Accra, Jan. 13, GNA - Ghana Education Service (GES) has launched back to school campaign with a call on parents and caregivers to send their wards back to school.
The launch, which was also used to outdoor what the Ghana Education Service had put in place to ensure students’ safety as they returned to school.
Madam Anne Claire Dufray, Country Representative of UNICEF stated at the launch that eight million Ghanaian boys and girls had suffered profound consequences over the past ten-month due to closure of schools as a result of the COVID-19 pandemic.
She said they had not only missed out on teaching and learning, but also social interactions at schools as well as risked their safety.
She said, some had involved in commercial work for the past months whilst others begged in the streets, stating that if not checked, there would be massive loss to the human capital development.
Madam Dufray said adolescents, especially, females, were at risk as some got pregnant, adding that all gains made to keep the girl-child in school were at risk.
The UNICEF Country Representative said everyone had a responsibility to help send the children back, which would be in the interest of Ghana at large.
She pledged UNICEF’s continuous support to ensure child safety and provide the necessary equipment to schools and urged the authorities to monitor adherence of safety protocols at the various schools.
Madam Dufray commended government for its rapid response to contain the pandemic outbreak.
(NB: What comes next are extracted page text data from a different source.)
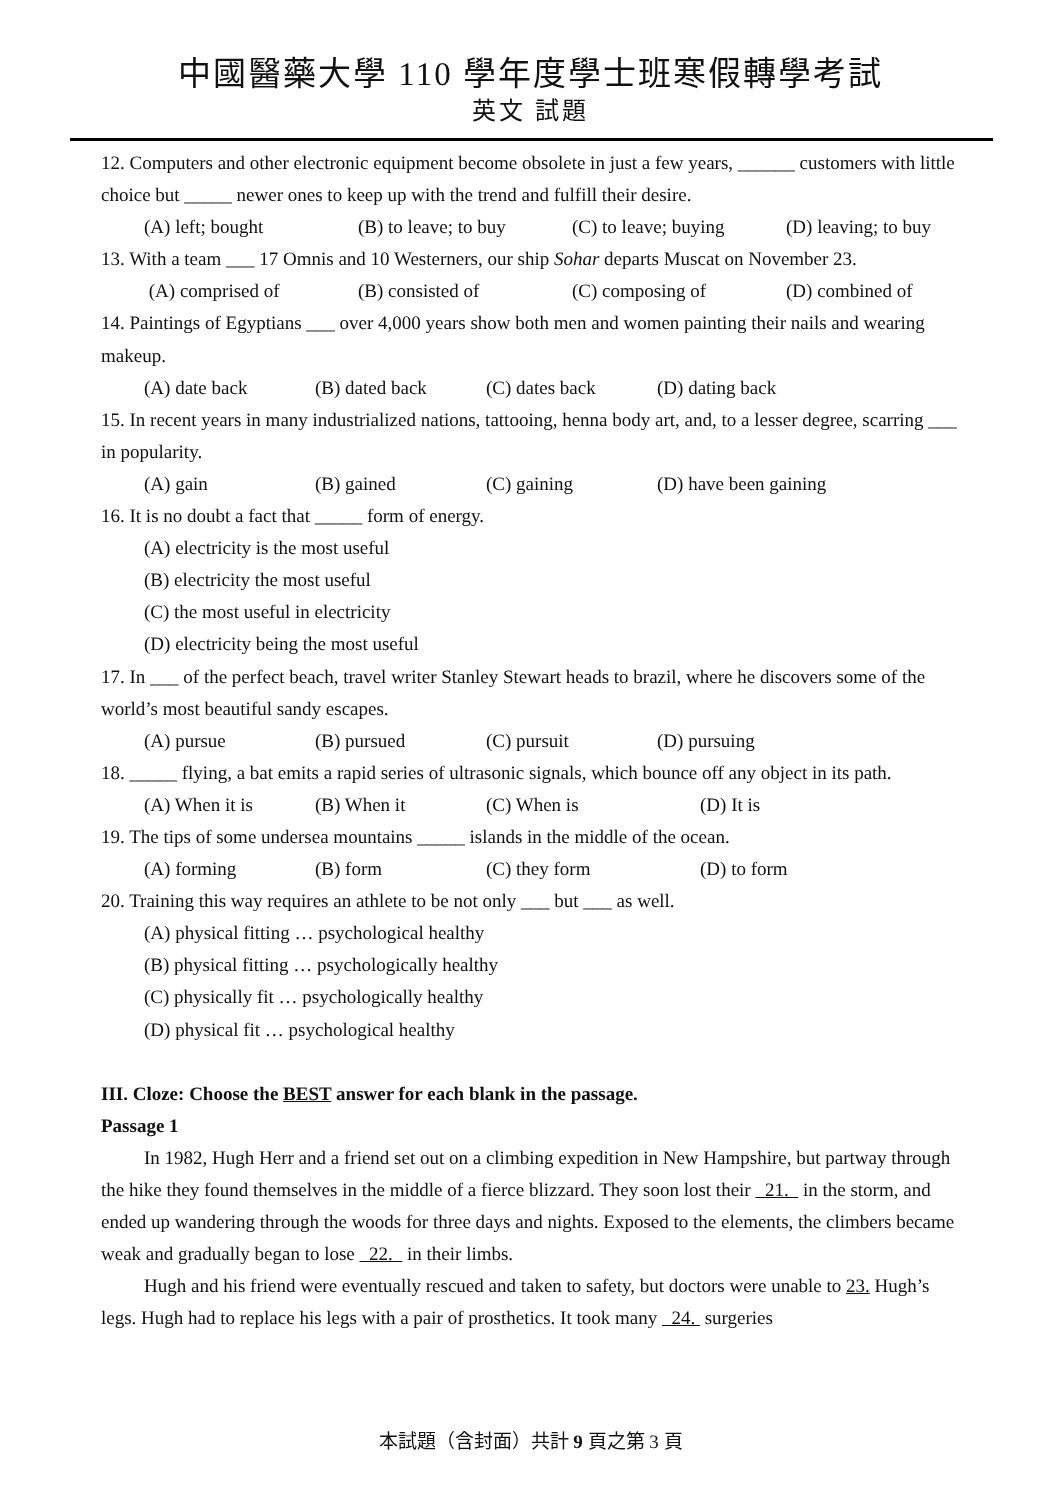中國醫藥大學 110 學年度學士班寒假轉學考試
英文 試題
12. Computers and other electronic equipment become obsolete in just a few years, ______ customers with little choice but _____ newer ones to keep up with the trend and fulfill their desire.
(A) left; bought (B) to leave; to buy (C) to leave; buying (D) leaving; to buy
13. With a team ___ 17 Omnis and 10 Westerners, our ship Sohar departs Muscat on November 23.
(A) comprised of (B) consisted of (C) composing of (D) combined of
14. Paintings of Egyptians ___ over 4,000 years show both men and women painting their nails and wearing makeup.
(A) date back (B) dated back (C) dates back (D) dating back
15. In recent years in many industrialized nations, tattooing, henna body art, and, to a lesser degree, scarring ___ in popularity.
(A) gain (B) gained (C) gaining (D) have been gaining
16. It is no doubt a fact that _____ form of energy.
(A) electricity is the most useful
(B) electricity the most useful
(C) the most useful in electricity
(D) electricity being the most useful
17. In ___ of the perfect beach, travel writer Stanley Stewart heads to brazil, where he discovers some of the world’s most beautiful sandy escapes.
(A) pursue (B) pursued (C) pursuit (D) pursuing
18. _____ flying, a bat emits a rapid series of ultrasonic signals, which bounce off any object in its path.
(A) When it is (B) When it (C) When is (D) It is
19. The tips of some undersea mountains _____ islands in the middle of the ocean.
(A) forming (B) form (C) they form (D) to form
20. Training this way requires an athlete to be not only ___ but ___ as well.
(A) physical fitting … psychological healthy
(B) physical fitting … psychologically healthy
(C) physically fit … psychologically healthy
(D) physical fit … psychological healthy
III. Cloze: Choose the BEST answer for each blank in the passage.
Passage 1
In 1982, Hugh Herr and a friend set out on a climbing expedition in New Hampshire, but partway through the hike they found themselves in the middle of a fierce blizzard. They soon lost their 21. in the storm, and ended up wandering through the woods for three days and nights. Exposed to the elements, the climbers became weak and gradually began to lose 22. in their limbs.
Hugh and his friend were eventually rescued and taken to safety, but doctors were unable to 23. Hugh’s legs. Hugh had to replace his legs with a pair of prosthetics. It took many 24. surgeries
本試題（含封面）共計 9 頁之第 3 頁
Mr Anthony Boateng, a Deputy Director General of GES advised parents and guardians to support even their daughters that gave birth during the season, adding it did not mean they were condoning sexual promiscuity.
He said after the lockdown, there was recalling of students to complete school as well as the second year students of both the Senior High School and Junior High School, but there had not been a single COVID-19 fatality.
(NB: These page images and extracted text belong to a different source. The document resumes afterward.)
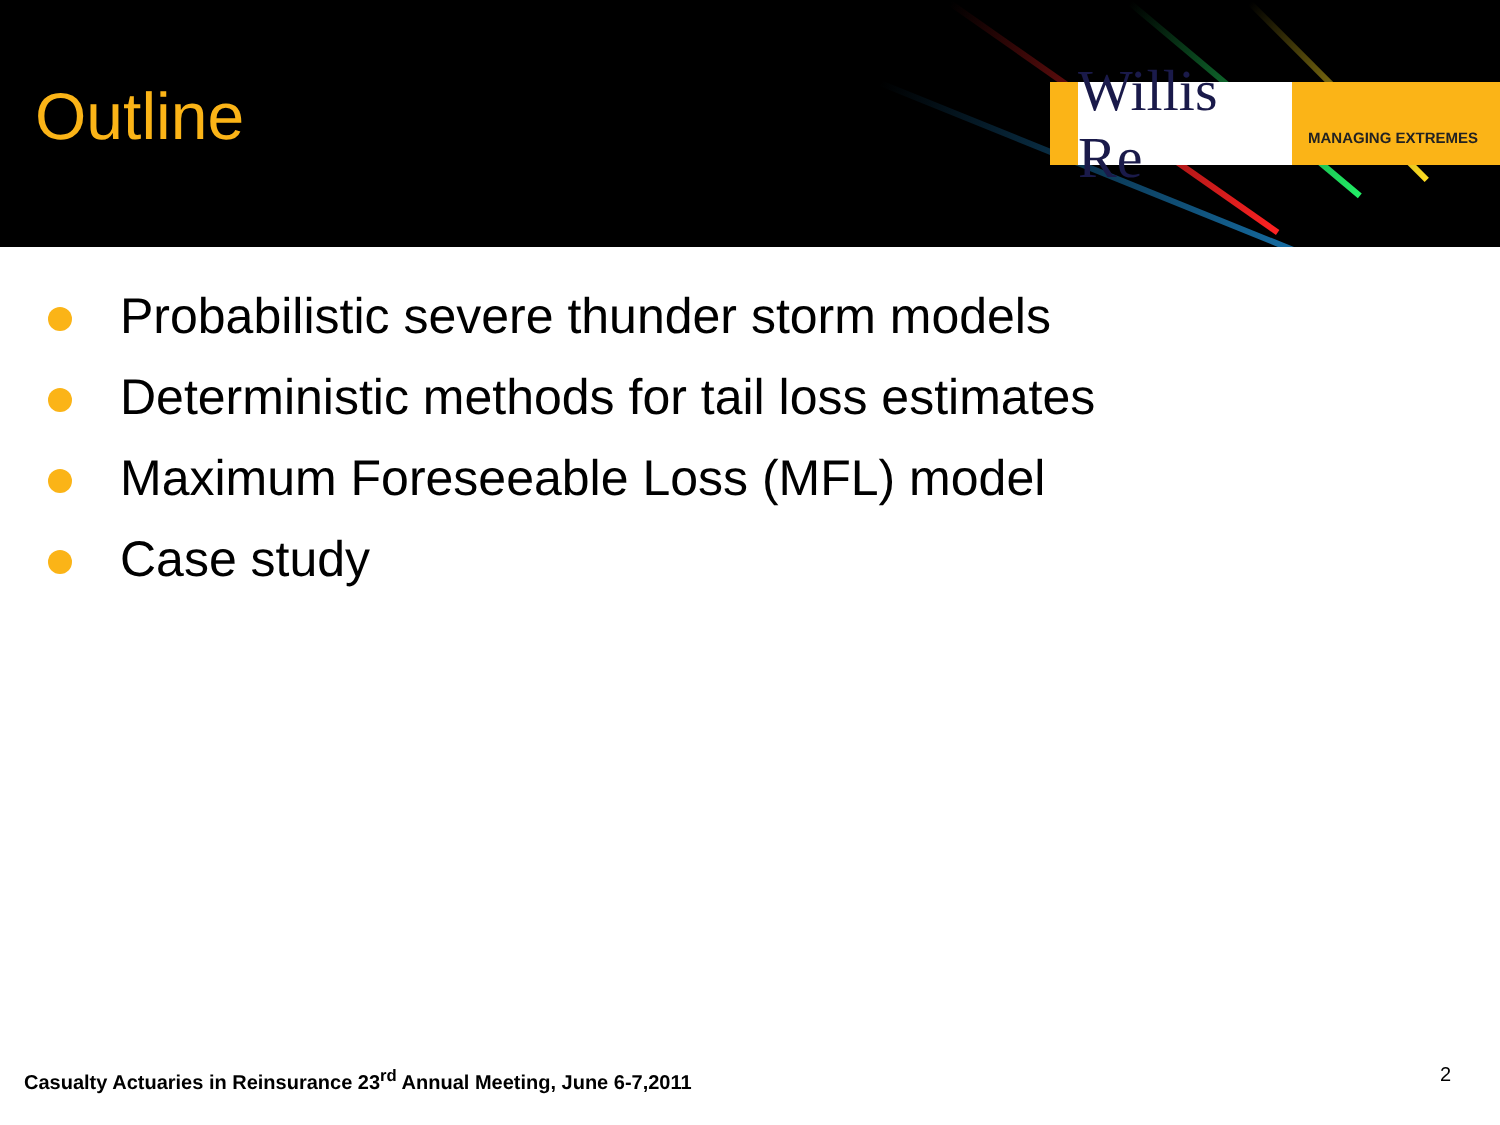Outline
Willis Re
MANAGING EXTREMES
Probabilistic severe thunder storm models
Deterministic methods for tail loss estimates
Maximum Foreseeable Loss (MFL) model
Case study
Casualty Actuaries in Reinsurance 23<sup>rd</sup> Annual Meeting, June 6-7,2011
2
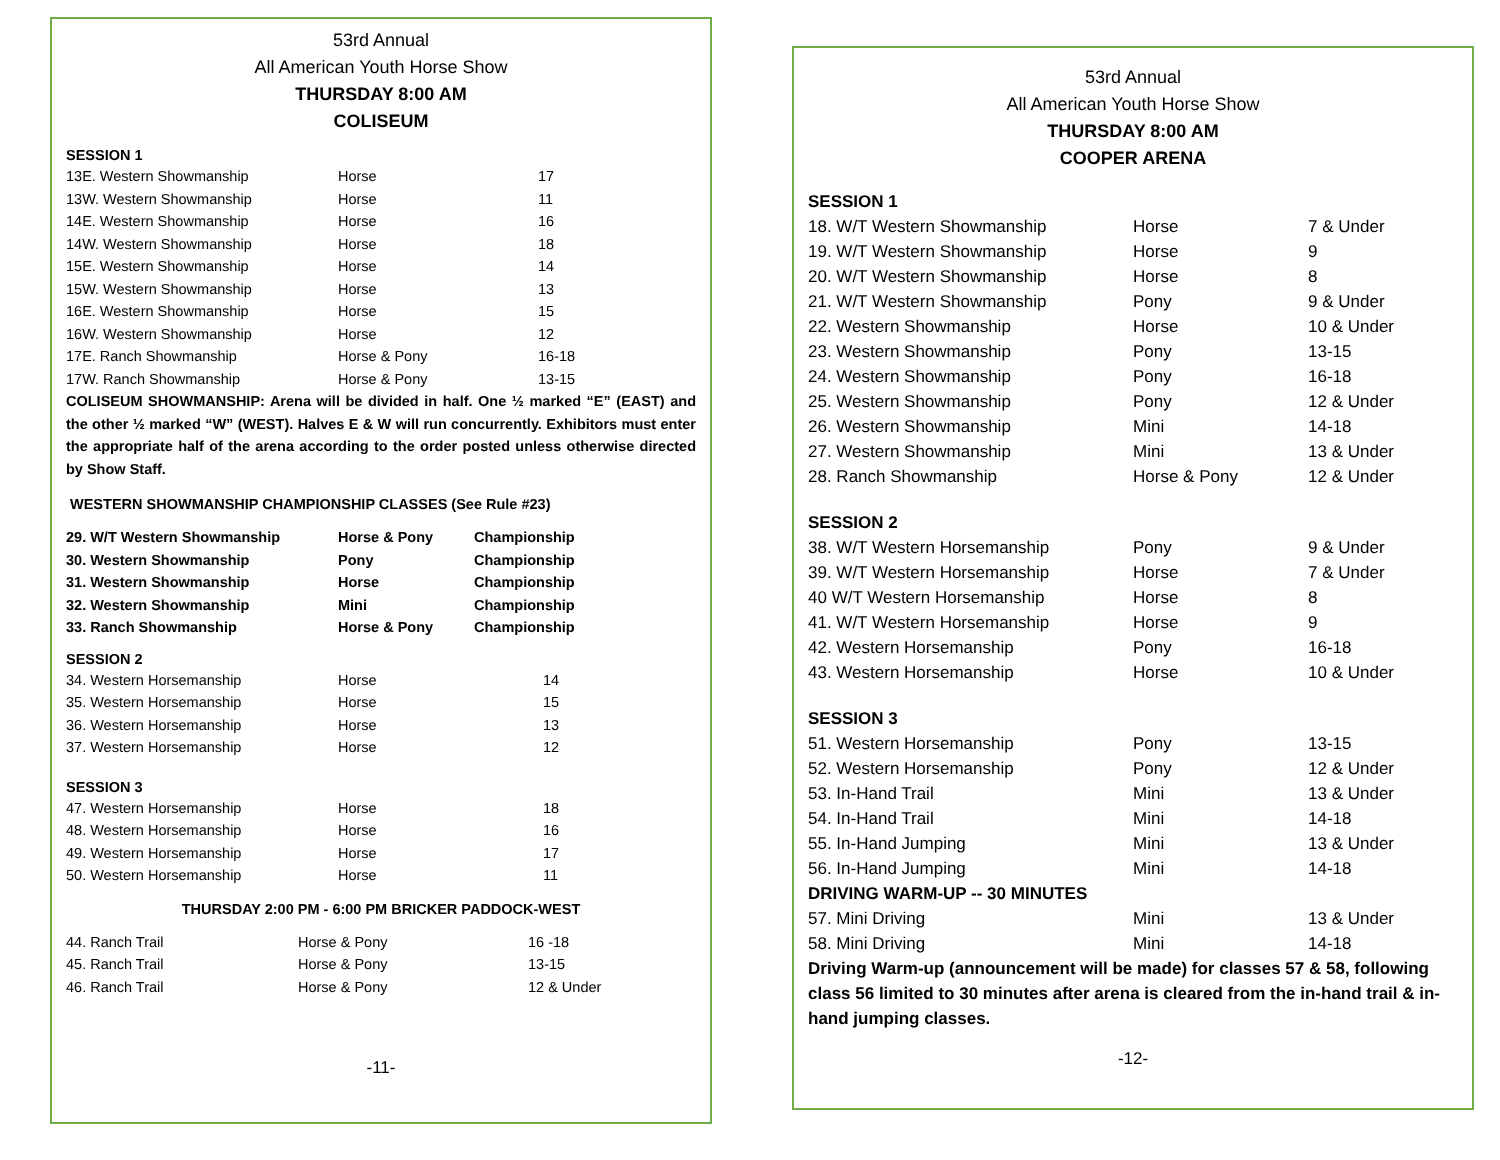53rd Annual
All American Youth Horse Show
THURSDAY 8:00 AM
COLISEUM
SESSION 1
| 13E. Western Showmanship | Horse | 17 |
| 13W. Western Showmanship | Horse | 11 |
| 14E. Western Showmanship | Horse | 16 |
| 14W. Western Showmanship | Horse | 18 |
| 15E. Western Showmanship | Horse | 14 |
| 15W. Western Showmanship | Horse | 13 |
| 16E. Western Showmanship | Horse | 15 |
| 16W. Western Showmanship | Horse | 12 |
| 17E. Ranch Showmanship | Horse & Pony | 16-18 |
| 17W. Ranch Showmanship | Horse & Pony | 13-15 |
COLISEUM SHOWMANSHIP: Arena will be divided in half. One ½ marked “E” (EAST) and the other ½ marked “W” (WEST). Halves E & W will run concurrently. Exhibitors must enter the appropriate half of the arena according to the order posted unless otherwise directed by Show Staff.
WESTERN SHOWMANSHIP CHAMPIONSHIP CLASSES (See Rule #23)
| 29. W/T Western Showmanship | Horse & Pony | Championship |
| 30. Western Showmanship | Pony | Championship |
| 31. Western Showmanship | Horse | Championship |
| 32. Western Showmanship | Mini | Championship |
| 33. Ranch Showmanship | Horse & Pony | Championship |
SESSION 2
| 34. Western Horsemanship | Horse | 14 |
| 35. Western Horsemanship | Horse | 15 |
| 36. Western Horsemanship | Horse | 13 |
| 37. Western Horsemanship | Horse | 12 |
SESSION 3
| 47. Western Horsemanship | Horse | 18 |
| 48. Western Horsemanship | Horse | 16 |
| 49. Western Horsemanship | Horse | 17 |
| 50. Western Horsemanship | Horse | 11 |
THURSDAY 2:00 PM - 6:00 PM BRICKER PADDOCK-WEST
| 44. Ranch Trail | Horse & Pony | 16 -18 |
| 45. Ranch Trail | Horse & Pony | 13-15 |
| 46. Ranch Trail | Horse & Pony | 12 & Under |
-11-
53rd Annual
All American Youth Horse Show
THURSDAY 8:00 AM
COOPER ARENA
SESSION 1
| 18. W/T Western Showmanship | Horse | 7 & Under |
| 19. W/T Western Showmanship | Horse | 9 |
| 20. W/T Western Showmanship | Horse | 8 |
| 21. W/T Western Showmanship | Pony | 9 & Under |
| 22. Western Showmanship | Horse | 10 & Under |
| 23. Western Showmanship | Pony | 13-15 |
| 24. Western Showmanship | Pony | 16-18 |
| 25. Western Showmanship | Pony | 12 & Under |
| 26. Western Showmanship | Mini | 14-18 |
| 27. Western Showmanship | Mini | 13 & Under |
| 28. Ranch Showmanship | Horse & Pony | 12 & Under |
SESSION 2
| 38. W/T Western Horsemanship | Pony | 9 & Under |
| 39. W/T Western Horsemanship | Horse | 7 & Under |
| 40 W/T Western Horsemanship | Horse | 8 |
| 41. W/T Western Horsemanship | Horse | 9 |
| 42. Western Horsemanship | Pony | 16-18 |
| 43. Western Horsemanship | Horse | 10 & Under |
SESSION 3
| 51. Western Horsemanship | Pony | 13-15 |
| 52. Western Horsemanship | Pony | 12 & Under |
| 53. In-Hand Trail | Mini | 13 & Under |
| 54. In-Hand Trail | Mini | 14-18 |
| 55. In-Hand Jumping | Mini | 13 & Under |
| 56. In-Hand Jumping | Mini | 14-18 |
| DRIVING WARM-UP -- 30 MINUTES | | |
| 57. Mini Driving | Mini | 13 & Under |
| 58. Mini Driving | Mini | 14-18 |
Driving Warm-up (announcement will be made) for classes 57 & 58, following class 56 limited to 30 minutes after arena is cleared from the in-hand trail & in-hand jumping classes.
-12-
Mr Boateng praised staff, parents and guardians for their cooperation during the period and assured the public that lessons learnt would help manage the re-opening better.
He said with support from the Ghana Health Service (GHS), schools had been mapped to health centres in order to refer cases of unwell students, noting that safety protocols would be strictly enforced.
Trained resourced persons- Regional Advocacy Taskforce drawn from organisations and institutions including; government, Civil Society Organisations, traditional, religious and the media were to ensure community members were sensitized to send their children to school, he said.
Mr Miguel Falcon, representative of Plan International commended the MoE and GES for their efforts to ensure that more children return to school.
Nii Acquaye Bonsu III, Chief of James Town and Chairman for the event asked for more of the outreaches to boost the interest of the community members in education.
The launch brought together religious leaders, traditional heads, heads of institutions, directors of education, union representatives, parents, students, among other stakeholders.
There was a community outreach to boost the interest of the citizenry on the need to send their children back to school and those who had never been to school.